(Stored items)

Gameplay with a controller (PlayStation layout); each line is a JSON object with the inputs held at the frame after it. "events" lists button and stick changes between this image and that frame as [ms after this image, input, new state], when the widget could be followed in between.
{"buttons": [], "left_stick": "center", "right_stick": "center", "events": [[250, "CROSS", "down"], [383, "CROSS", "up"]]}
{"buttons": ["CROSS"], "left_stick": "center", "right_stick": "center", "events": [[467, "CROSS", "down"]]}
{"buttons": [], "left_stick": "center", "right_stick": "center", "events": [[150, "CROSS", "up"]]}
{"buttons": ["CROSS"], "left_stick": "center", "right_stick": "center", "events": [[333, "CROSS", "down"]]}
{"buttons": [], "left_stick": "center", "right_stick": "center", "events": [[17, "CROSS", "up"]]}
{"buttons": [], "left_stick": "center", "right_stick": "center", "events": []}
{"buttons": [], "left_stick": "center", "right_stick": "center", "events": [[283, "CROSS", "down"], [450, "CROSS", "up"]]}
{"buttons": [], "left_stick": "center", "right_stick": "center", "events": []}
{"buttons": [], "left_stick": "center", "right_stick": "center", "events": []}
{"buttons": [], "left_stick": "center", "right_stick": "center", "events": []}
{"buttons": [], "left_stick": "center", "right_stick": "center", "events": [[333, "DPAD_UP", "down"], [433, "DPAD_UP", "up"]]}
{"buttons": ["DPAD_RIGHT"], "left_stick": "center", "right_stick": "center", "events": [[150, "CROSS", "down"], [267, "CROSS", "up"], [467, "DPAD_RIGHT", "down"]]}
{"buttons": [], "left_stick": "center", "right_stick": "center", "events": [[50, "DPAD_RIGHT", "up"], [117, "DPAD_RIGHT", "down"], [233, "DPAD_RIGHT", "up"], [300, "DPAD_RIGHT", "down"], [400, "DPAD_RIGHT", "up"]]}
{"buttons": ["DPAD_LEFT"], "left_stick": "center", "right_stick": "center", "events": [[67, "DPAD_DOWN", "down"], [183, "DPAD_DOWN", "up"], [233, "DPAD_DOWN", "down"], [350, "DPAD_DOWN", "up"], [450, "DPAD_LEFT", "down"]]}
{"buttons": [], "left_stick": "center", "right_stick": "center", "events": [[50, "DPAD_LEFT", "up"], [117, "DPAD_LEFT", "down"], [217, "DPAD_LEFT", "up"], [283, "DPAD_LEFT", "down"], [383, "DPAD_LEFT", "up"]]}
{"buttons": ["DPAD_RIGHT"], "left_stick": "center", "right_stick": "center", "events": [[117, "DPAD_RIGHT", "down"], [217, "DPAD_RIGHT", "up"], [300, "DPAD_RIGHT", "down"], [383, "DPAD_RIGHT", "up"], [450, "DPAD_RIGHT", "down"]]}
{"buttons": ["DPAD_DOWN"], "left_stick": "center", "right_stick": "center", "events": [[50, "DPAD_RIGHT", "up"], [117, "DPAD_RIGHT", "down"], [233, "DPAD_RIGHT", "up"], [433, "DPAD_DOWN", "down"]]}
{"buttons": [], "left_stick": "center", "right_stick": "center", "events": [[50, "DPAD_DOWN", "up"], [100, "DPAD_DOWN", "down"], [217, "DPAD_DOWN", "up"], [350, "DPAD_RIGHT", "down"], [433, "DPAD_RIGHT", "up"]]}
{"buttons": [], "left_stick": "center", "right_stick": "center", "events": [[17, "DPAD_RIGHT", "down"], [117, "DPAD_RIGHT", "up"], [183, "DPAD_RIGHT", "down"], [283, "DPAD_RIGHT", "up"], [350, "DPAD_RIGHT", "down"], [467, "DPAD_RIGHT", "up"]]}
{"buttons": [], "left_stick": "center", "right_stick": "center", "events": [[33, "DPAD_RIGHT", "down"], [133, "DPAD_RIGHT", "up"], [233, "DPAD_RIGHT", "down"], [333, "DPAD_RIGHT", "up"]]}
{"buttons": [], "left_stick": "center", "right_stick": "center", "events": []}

# How to complete this task
Please retype every entry above exactly as it stands.

# Reply
Gameplay with a controller (PlayStation layout); each line is a JSON object with the inputs held at the frame after it. "events" lists button and stick changes between this image and that frame as [ms after this image, input, new state], when the widget could be followed in between.
{"buttons": [], "left_stick": "center", "right_stick": "center", "events": [[250, "CROSS", "down"], [383, "CROSS", "up"]]}
{"buttons": ["CROSS"], "left_stick": "center", "right_stick": "center", "events": [[467, "CROSS", "down"]]}
{"buttons": [], "left_stick": "center", "right_stick": "center", "events": [[150, "CROSS", "up"]]}
{"buttons": ["CROSS"], "left_stick": "center", "right_stick": "center", "events": [[333, "CROSS", "down"]]}
{"buttons": [], "left_stick": "center", "right_stick": "center", "events": [[17, "CROSS", "up"]]}
{"buttons": [], "left_stick": "center", "right_stick": "center", "events": []}
{"buttons": [], "left_stick": "center", "right_stick": "center", "events": [[283, "CROSS", "down"], [450, "CROSS", "up"]]}
{"buttons": [], "left_stick": "center", "right_stick": "center", "events": []}
{"buttons": [], "left_stick": "center", "right_stick": "center", "events": []}
{"buttons": [], "left_stick": "center", "right_stick": "center", "events": []}
{"buttons": [], "left_stick": "center", "right_stick": "center", "events": [[333, "DPAD_UP", "down"], [433, "DPAD_UP", "up"]]}
{"buttons": ["DPAD_RIGHT"], "left_stick": "center", "right_stick": "center", "events": [[150, "CROSS", "down"], [267, "CROSS", "up"], [467, "DPAD_RIGHT", "down"]]}
{"buttons": [], "left_stick": "center", "right_stick": "center", "events": [[50, "DPAD_RIGHT", "up"], [117, "DPAD_RIGHT", "down"], [233, "DPAD_RIGHT", "up"], [300, "DPAD_RIGHT", "down"], [400, "DPAD_RIGHT", "up"]]}
{"buttons": ["DPAD_LEFT"], "left_stick": "center", "right_stick": "center", "events": [[67, "DPAD_DOWN", "down"], [183, "DPAD_DOWN", "up"], [233, "DPAD_DOWN", "down"], [350, "DPAD_DOWN", "up"], [450, "DPAD_LEFT", "down"]]}
{"buttons": [], "left_stick": "center", "right_stick": "center", "events": [[50, "DPAD_LEFT", "up"], [117, "DPAD_LEFT", "down"], [217, "DPAD_LEFT", "up"], [283, "DPAD_LEFT", "down"], [383, "DPAD_LEFT", "up"]]}
{"buttons": ["DPAD_RIGHT"], "left_stick": "center", "right_stick": "center", "events": [[117, "DPAD_RIGHT", "down"], [217, "DPAD_RIGHT", "up"], [300, "DPAD_RIGHT", "down"], [383, "DPAD_RIGHT", "up"], [450, "DPAD_RIGHT", "down"]]}
{"buttons": ["DPAD_DOWN"], "left_stick": "center", "right_stick": "center", "events": [[50, "DPAD_RIGHT", "up"], [117, "DPAD_RIGHT", "down"], [233, "DPAD_RIGHT", "up"], [433, "DPAD_DOWN", "down"]]}
{"buttons": [], "left_stick": "center", "right_stick": "center", "events": [[50, "DPAD_DOWN", "up"], [100, "DPAD_DOWN", "down"], [217, "DPAD_DOWN", "up"], [350, "DPAD_RIGHT", "down"], [433, "DPAD_RIGHT", "up"]]}
{"buttons": [], "left_stick": "center", "right_stick": "center", "events": [[17, "DPAD_RIGHT", "down"], [117, "DPAD_RIGHT", "up"], [183, "DPAD_RIGHT", "down"], [283, "DPAD_RIGHT", "up"], [350, "DPAD_RIGHT", "down"], [467, "DPAD_RIGHT", "up"]]}
{"buttons": [], "left_stick": "center", "right_stick": "center", "events": [[33, "DPAD_RIGHT", "down"], [133, "DPAD_RIGHT", "up"], [233, "DPAD_RIGHT", "down"], [333, "DPAD_RIGHT", "up"]]}
{"buttons": [], "left_stick": "center", "right_stick": "center", "events": []}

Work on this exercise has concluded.